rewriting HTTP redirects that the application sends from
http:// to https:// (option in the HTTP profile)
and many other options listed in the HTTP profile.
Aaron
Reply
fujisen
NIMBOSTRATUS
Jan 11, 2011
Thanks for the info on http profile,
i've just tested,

> [Task objective]:
Put every line of text in the rows above into a numbered list, one line per item, and leave out any blank lines.

> [Exercise response]:
1. rewriting HTTP redirects that the application sends from
2. http:// to https:// (option in the HTTP profile)
3. and many other options listed in the HTTP profile.
4. Aaron
5. Reply
6. fujisen
7. NIMBOSTRATUS
8. Jan 11, 2011
9. Thanks for the info on http profile,
10. i've just tested,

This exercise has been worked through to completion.